La ciudad seguía siendo pequeña cuando llegó a vivir en ella en otoño de 1921. Aún había, entremezcladas con las calles y plazas, grandes manchas de desierto, que más parecían gigantescos solares que otra cosa, y, aunque el calor era a menudo insoportable, el escaso tráfico y los numerosos jardines umbríos hacían que resultara agradable y hasta refrescante un paseo al atardecer. Desde la ventana de su habitación, en la planta superior del palacio, Ya'kub podía divisar, allá a lo lejos, al otro lado del río, las pirámides de Gizeh, solas, sin más compañía que las piedras del desierto, el sol de mediodía y la vigilante mirada de la Esfinge.

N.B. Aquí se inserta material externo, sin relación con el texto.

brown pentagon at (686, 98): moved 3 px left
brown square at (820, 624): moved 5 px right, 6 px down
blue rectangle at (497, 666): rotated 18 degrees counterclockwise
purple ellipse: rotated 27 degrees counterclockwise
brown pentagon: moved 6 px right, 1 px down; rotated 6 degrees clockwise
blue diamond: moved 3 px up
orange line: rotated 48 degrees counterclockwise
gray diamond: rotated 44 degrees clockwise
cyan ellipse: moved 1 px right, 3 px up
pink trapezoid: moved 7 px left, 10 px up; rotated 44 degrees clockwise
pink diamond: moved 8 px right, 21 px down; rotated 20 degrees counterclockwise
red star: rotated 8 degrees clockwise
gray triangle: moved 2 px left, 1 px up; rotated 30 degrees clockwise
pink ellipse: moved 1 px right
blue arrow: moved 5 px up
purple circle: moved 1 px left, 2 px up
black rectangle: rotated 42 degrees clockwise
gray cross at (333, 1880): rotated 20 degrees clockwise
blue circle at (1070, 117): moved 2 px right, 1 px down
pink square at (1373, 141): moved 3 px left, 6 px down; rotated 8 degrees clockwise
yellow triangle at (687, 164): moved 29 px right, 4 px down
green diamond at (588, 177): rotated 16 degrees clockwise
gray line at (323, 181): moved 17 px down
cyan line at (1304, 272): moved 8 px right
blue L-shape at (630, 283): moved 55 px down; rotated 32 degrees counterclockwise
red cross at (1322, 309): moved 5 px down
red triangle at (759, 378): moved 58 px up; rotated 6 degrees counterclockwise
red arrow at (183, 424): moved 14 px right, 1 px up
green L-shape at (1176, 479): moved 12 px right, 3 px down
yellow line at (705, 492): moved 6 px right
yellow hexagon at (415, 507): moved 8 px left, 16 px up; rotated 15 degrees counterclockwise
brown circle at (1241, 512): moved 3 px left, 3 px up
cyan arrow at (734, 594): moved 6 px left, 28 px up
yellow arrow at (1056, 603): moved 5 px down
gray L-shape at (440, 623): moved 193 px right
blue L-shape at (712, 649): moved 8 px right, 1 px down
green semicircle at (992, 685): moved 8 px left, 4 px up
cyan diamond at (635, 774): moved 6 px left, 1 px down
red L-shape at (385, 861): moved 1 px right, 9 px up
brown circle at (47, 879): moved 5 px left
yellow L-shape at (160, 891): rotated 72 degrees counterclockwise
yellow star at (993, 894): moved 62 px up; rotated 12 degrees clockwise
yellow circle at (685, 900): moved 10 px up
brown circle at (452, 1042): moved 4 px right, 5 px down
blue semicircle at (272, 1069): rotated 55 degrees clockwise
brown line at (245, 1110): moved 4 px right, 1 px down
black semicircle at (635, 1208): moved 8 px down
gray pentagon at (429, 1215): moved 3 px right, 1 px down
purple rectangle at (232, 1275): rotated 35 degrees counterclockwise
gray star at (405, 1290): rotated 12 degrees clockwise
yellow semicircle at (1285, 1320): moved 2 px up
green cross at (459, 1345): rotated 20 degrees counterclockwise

– ¿Por qué preparas en secreto tu viaje al desierto, padre? -preguntó.

– ¿En secreto? -se sorprendió. Hizo una mueca y por fin contestó con una sonrisa-. Digamos que lo preparo con discreción… Hijo, el mundo cairota es muy complicado. Hay más conspiraciones en esta ciudad que piedras tiene Luxor. Soy un hombre público. Me conoce mucha gente y eso quiere decir que tengo muchos enemigos. -Alargó su mano y le tocó levemente la muñeca-. Aquí nunca se sabe quién es un confidente honrado, quién te traicionará, quién querrá desposeerte de todo y quién te será leal. Claro que soy buen amigo del jedive Fuad y de la princesa Nazli, claro que los ingleses me respetan y que muchos cairotas preeminentes me temen. Pero nada de eso basta. Cada paso debe ser medido con cuidado, cada movimiento debe ser preparado con extrema prudencia. Que esta sea tu primera lección en cultura egipcia, Ya'kub: en Egipto no debes fiarte de nadie. Nunca. ¿Me entiendes?